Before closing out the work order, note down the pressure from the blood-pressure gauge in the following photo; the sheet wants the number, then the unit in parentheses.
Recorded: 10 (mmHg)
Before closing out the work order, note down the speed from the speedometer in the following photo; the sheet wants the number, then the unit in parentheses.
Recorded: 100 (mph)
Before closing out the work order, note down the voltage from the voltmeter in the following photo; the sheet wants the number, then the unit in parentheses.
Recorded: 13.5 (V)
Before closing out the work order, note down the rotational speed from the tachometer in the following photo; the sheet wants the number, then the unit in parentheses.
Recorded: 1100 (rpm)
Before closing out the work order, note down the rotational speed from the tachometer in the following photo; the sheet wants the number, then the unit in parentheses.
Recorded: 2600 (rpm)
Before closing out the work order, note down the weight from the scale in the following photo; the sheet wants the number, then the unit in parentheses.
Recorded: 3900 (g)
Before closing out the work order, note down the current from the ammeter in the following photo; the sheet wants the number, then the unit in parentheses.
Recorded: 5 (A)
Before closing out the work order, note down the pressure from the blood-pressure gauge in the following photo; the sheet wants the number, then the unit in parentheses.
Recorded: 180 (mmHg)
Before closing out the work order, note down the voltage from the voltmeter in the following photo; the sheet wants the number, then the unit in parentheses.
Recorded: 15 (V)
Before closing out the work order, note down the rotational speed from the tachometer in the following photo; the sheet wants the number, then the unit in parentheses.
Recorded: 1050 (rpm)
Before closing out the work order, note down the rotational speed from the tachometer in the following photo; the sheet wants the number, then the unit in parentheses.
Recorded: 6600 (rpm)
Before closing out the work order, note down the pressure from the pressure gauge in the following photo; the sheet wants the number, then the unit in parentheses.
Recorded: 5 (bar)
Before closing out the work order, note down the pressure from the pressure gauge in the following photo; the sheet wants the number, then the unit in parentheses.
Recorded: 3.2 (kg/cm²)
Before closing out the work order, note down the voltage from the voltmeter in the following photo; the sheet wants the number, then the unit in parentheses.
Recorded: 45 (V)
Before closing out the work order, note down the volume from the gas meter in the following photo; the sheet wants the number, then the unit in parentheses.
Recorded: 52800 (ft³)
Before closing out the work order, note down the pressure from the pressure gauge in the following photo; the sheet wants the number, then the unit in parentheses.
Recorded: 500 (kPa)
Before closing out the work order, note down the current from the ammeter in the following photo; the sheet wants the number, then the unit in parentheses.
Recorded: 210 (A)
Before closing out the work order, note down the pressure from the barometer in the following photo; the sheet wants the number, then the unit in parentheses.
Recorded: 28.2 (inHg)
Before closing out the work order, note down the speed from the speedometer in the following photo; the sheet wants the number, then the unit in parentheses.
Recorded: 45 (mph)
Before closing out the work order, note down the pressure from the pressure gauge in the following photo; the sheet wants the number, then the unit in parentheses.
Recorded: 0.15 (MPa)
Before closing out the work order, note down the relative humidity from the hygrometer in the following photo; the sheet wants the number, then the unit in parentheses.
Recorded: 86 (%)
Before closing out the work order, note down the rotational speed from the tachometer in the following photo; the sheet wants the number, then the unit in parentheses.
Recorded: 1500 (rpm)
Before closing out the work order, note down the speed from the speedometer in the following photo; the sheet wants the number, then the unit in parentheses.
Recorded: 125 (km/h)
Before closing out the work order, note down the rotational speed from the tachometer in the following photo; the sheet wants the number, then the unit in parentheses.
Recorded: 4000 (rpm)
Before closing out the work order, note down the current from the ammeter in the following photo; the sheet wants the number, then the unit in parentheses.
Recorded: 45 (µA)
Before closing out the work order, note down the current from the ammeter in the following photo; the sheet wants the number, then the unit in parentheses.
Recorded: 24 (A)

What you should do: Can you repeat all of the items above word for word, without changing anything?

Response below:
Before closing out the work order, note down the pressure from the blood-pressure gauge in the following photo; the sheet wants the number, then the unit in parentheses.
Recorded: 10 (mmHg)
Before closing out the work order, note down the speed from the speedometer in the following photo; the sheet wants the number, then the unit in parentheses.
Recorded: 100 (mph)
Before closing out the work order, note down the voltage from the voltmeter in the following photo; the sheet wants the number, then the unit in parentheses.
Recorded: 13.5 (V)
Before closing out the work order, note down the rotational speed from the tachometer in the following photo; the sheet wants the number, then the unit in parentheses.
Recorded: 1100 (rpm)
Before closing out the work order, note down the rotational speed from the tachometer in the following photo; the sheet wants the number, then the unit in parentheses.
Recorded: 2600 (rpm)
Before closing out the work order, note down the weight from the scale in the following photo; the sheet wants the number, then the unit in parentheses.
Recorded: 3900 (g)
Before closing out the work order, note down the current from the ammeter in the following photo; the sheet wants the number, then the unit in parentheses.
Recorded: 5 (A)
Before closing out the work order, note down the pressure from the blood-pressure gauge in the following photo; the sheet wants the number, then the unit in parentheses.
Recorded: 180 (mmHg)
Before closing out the work order, note down the voltage from the voltmeter in the following photo; the sheet wants the number, then the unit in parentheses.
Recorded: 15 (V)
Before closing out the work order, note down the rotational speed from the tachometer in the following photo; the sheet wants the number, then the unit in parentheses.
Recorded: 1050 (rpm)
Before closing out the work order, note down the rotational speed from the tachometer in the following photo; the sheet wants the number, then the unit in parentheses.
Recorded: 6600 (rpm)
Before closing out the work order, note down the pressure from the pressure gauge in the following photo; the sheet wants the number, then the unit in parentheses.
Recorded: 5 (bar)
Before closing out the work order, note down the pressure from the pressure gauge in the following photo; the sheet wants the number, then the unit in parentheses.
Recorded: 3.2 (kg/cm²)
Before closing out the work order, note down the voltage from the voltmeter in the following photo; the sheet wants the number, then the unit in parentheses.
Recorded: 45 (V)
Before closing out the work order, note down the volume from the gas meter in the following photo; the sheet wants the number, then the unit in parentheses.
Recorded: 52800 (ft³)
Before closing out the work order, note down the pressure from the pressure gauge in the following photo; the sheet wants the number, then the unit in parentheses.
Recorded: 500 (kPa)
Before closing out the work order, note down the current from the ammeter in the following photo; the sheet wants the number, then the unit in parentheses.
Recorded: 210 (A)
Before closing out the work order, note down the pressure from the barometer in the following photo; the sheet wants the number, then the unit in parentheses.
Recorded: 28.2 (inHg)
Before closing out the work order, note down the speed from the speedometer in the following photo; the sheet wants the number, then the unit in parentheses.
Recorded: 45 (mph)
Before closing out the work order, note down the pressure from the pressure gauge in the following photo; the sheet wants the number, then the unit in parentheses.
Recorded: 0.15 (MPa)
Before closing out the work order, note down the relative humidity from the hygrometer in the following photo; the sheet wants the number, then the unit in parentheses.
Recorded: 86 (%)
Before closing out the work order, note down the rotational speed from the tachometer in the following photo; the sheet wants the number, then the unit in parentheses.
Recorded: 1500 (rpm)
Before closing out the work order, note down the speed from the speedometer in the following photo; the sheet wants the number, then the unit in parentheses.
Recorded: 125 (km/h)
Before closing out the work order, note down the rotational speed from the tachometer in the following photo; the sheet wants the number, then the unit in parentheses.
Recorded: 4000 (rpm)
Before closing out the work order, note down the current from the ammeter in the following photo; the sheet wants the number, then the unit in parentheses.
Recorded: 45 (µA)
Before closing out the work order, note down the current from the ammeter in the following photo; the sheet wants the number, then the unit in parentheses.
Recorded: 24 (A)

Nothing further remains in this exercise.